(Dataset entries)
+++
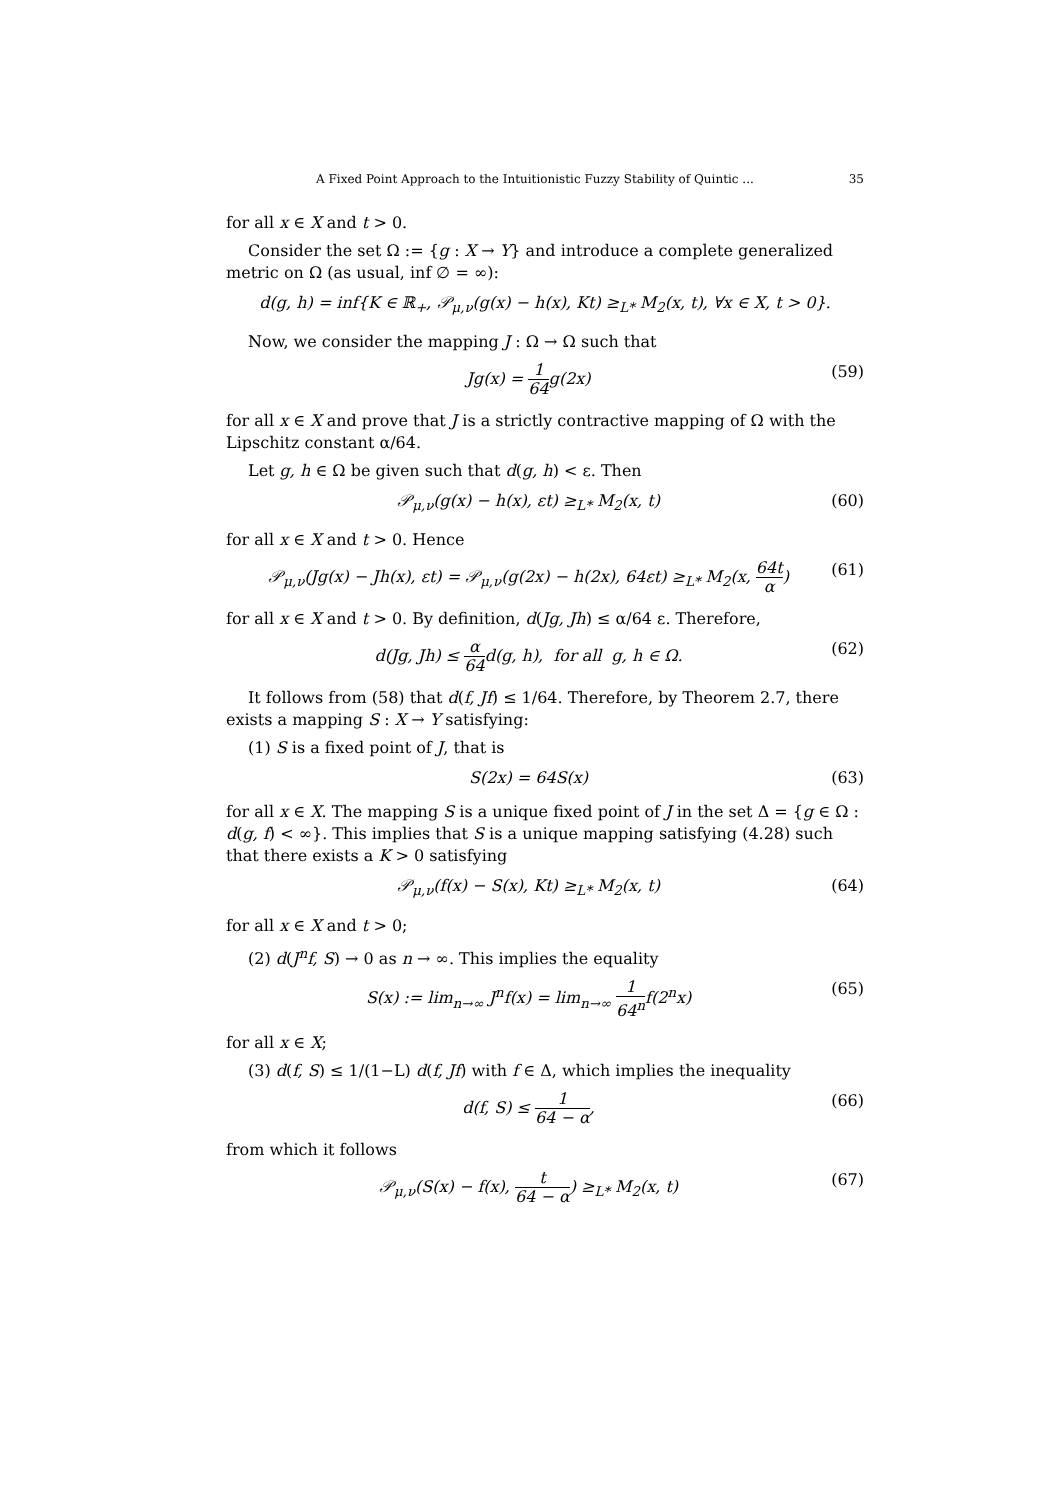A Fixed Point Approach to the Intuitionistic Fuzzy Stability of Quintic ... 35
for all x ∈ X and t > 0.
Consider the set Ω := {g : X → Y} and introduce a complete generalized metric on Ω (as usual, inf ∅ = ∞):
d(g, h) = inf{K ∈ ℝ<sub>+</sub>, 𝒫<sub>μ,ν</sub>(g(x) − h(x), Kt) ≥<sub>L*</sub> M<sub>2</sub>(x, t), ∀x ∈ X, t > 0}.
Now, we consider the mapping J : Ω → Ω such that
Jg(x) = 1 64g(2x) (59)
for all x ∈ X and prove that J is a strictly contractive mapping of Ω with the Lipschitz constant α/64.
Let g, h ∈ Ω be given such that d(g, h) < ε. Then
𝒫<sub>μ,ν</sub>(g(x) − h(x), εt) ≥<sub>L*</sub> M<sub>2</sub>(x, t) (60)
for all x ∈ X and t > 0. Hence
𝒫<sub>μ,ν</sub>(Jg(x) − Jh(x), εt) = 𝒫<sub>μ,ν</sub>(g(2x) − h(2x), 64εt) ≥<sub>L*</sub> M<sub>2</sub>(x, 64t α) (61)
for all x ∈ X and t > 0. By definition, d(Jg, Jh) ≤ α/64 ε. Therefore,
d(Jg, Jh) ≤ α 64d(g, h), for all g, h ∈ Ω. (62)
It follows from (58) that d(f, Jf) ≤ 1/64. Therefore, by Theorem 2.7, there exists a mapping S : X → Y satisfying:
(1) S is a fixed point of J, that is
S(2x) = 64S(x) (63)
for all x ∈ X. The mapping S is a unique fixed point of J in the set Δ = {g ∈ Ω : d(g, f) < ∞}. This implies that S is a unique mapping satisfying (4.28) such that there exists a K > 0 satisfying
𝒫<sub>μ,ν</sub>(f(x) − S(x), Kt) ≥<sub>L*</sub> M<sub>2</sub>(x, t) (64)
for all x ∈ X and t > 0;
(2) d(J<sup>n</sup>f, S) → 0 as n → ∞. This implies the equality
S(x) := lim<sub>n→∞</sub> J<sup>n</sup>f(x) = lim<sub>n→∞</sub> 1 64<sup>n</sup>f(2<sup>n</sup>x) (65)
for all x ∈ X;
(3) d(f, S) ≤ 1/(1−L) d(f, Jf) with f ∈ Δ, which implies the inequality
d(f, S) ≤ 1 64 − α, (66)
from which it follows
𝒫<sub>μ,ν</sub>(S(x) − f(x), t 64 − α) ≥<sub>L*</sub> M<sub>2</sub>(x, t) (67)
+++
-- Your task --
Please transcribe exactly the lines above from the line that has "(1) S is a fixed point of J, that is" up to and including the line that has "for all x ∈ X."; no other line belongs in the answer.

-- Reply --
(1) S is a fixed point of J, that is
S(2x) = 64S(x) (63)
for all x ∈ X. The mapping S is a unique fixed point of J in the set Δ = {g ∈ Ω : d(g, f) < ∞}. This implies that S is a unique mapping satisfying (4.28) such that there exists a K > 0 satisfying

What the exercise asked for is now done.